Step three, prompt and generate, ten to twenty minutes, using that seven-part structure plus any reference and aspect-ratio settings, and let it give you four to start.
Step four, spot-check brand fit and slop, about five minutes. Subject matches the brief, colors match the brand kit, aspect ratio is right, hands and fingers are legible, any text is readable at full size, no waxy faces when you zoom in, it doesn't look like generic stock, and the composition leaves room for copy. If more than two of those fail, regenerate with a refined prompt rather than trying to rescue it in editing.
Step five, refine in the editor, ten to thirty minutes.
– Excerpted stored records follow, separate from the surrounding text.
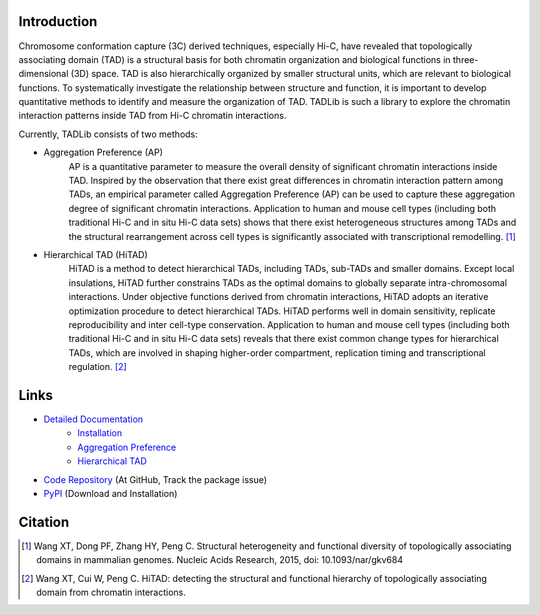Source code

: Introduction
============
Chromosome conformation capture (3C) derived techniques, especially Hi-C, have
revealed that topologically associating domain (TAD) is a structural basis for
both chromatin organization and biological functions in three-dimensional (3D)
space. TAD is also hierarchically organized by smaller structural units, which
are relevant to biological functions. To systematically investigate the relationship
between structure and function, it is important to develop quantitative methods to
identify and measure the organization of TAD. TADLib is such a library to explore
the chromatin interaction patterns inside TAD from Hi-C chromatin interactions.

Currently, TADLib consists of two methods:

- Aggregation Preference (AP)
    AP is a quantitative parameter to measure the overall density of significant
    chromatin interactions inside TAD. Inspired by the observation that there exist
    great differences in chromatin interaction pattern among TADs, an empirical
    parameter called Aggregation Preference (AP) can be used to capture these
    aggregation degree of significant chromatin interactions. Application to human
    and mouse cell types (including both traditional Hi-C and in situ Hi-C data sets)
    shows that there exist heterogeneous structures among TADs and the structural
    rearrangement across cell types is significantly associated with transcriptional
    remodelling. [1]_
- Hierarchical TAD (HiTAD)
    HiTAD is a method to detect hierarchical TADs, including TADs, sub-TADs and
    smaller domains. Except local insulations, HiTAD further constrains TADs as the
    optimal domains to globally separate intra-chromosomal interactions. Under
    objective functions derived from chromatin interactions, HiTAD adopts an iterative
    optimization procedure to detect hierarchical TADs. HiTAD performs well in domain
    sensitivity, replicate reproducibility and inter cell-type conservation. Application
    to human and mouse cell types (including both traditional Hi-C and in situ Hi-C data
    sets) reveals that there exist common change types for hierarchical TADs, which are
    involved in shaping higher-order compartment, replication timing and transcriptional
    regulation. [2]_

Links
=====
- `Detailed Documentation <https://pythonhosted.org/TADLib/>`_
    - `Installation <https://pythonhosted.org/TADLib/install.html>`_
    - `Aggregation Preference <https://pythonhosted.org/TADLib/calfea.html>`_
    - `Hierarchical TAD <https://pythonhosted.org/TADLib/hitad.html>`_
- `Code Repository <https://github.com/XiaoTaoWang/TADLib>`_ (At GitHub, Track the package issue)
- `PyPI <https://pypi.python.org/pypi/TADLib>`_ (Download and Installation)
	
Citation
========
.. [1] Wang XT, Dong PF, Zhang HY, Peng C. Structural heterogeneity and functional diversity
   of topologically associating domains in mammalian genomes. Nucleic Acids Research, 2015,
   doi: 10.1093/nar/gkv684

.. [2] Wang XT, Cui W, Peng C. HiTAD: detecting the structural and functional hierarchy of
   topologically associating domain from chromatin interactions.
In Photoshop, fix hands with object selection and generative fill, fix waxy skin with healing and curves, fix text with generative fill or a clean type overlay, lock color with curves, and export at twice the size you need. In Canva, use Magic Edit, swap backgrounds, add your brand-kit text, and export. Add content credentials.
Step six, clear commercial use, about two minutes. No real brand logos, no celebrity or recognizable person, no copyrighted artwork. Confirm the tool's terms permit commercial use at your tier. And add an AI-assisted disclosure if it's going into a paid ad, to satisfy the F-T-C and New York.
Step seven, export at the right sizes, about five minutes. Meta feed at four-by-five, Stories and Reels at nine-by-sixteen, carousel square. Google Ads landscape, square, and portrait, kept under five megabytes. Blog hero at sixteen-by-nine, email hero responsive, screen images at seventy-two dots per inch, print at three hundred and in the print color space. A hosted tool's resize feature can spit out every platform variant in one click.
A light word on cost, because the next episode owns the deep dive. A hosted design tool runs around fifteen dollars a month. Image-model subscriptions range from ten to a hundred and twenty dollars for Midjourney, twenty for ChatGPT Plus, and Photoshop on its own is around fifty-five a month. Pay-per-use is pennies, roughly three to twelve cents an image depending on the tool. The hidden cost is your edit time, that ten to thirty minutes per image. A rough framing: a stack around a hundred and thirty dollars a month versus a freelance designer at fifty to a hundred and fifty an hour pays for itself in weeks if you're making twenty or more assets a month. We'll get into credits versus subscriptions and cost-per-finished-asset next time.
Let me tie the legal pieces together one more time, because it's easy to hear a stack of rules and forget which ones actually apply to you. Copyright is about whether you can stop others from copying your image, and the answer is mostly no unless you've added real human work. License is about whether you're allowed to use the image commercially at all, and that's set by your tool and your tier. Trademark and likeness are about not borrowing someone else's brand or face. Disclosure is about telling your audience and regulators that AI was involved. And provenance is the invisible record that proves it. Five different questions, five different answers, and a finished marketing image has to clear all five.
So that's the whole arc. Three jobs, one prompt structure, the legal core that lets you actually ship, and a human edit pass that keeps it off the slop pile. Pick one real asset on your desk this week, run the seven steps, and feel where it's faster and where the judgment still has to be yours.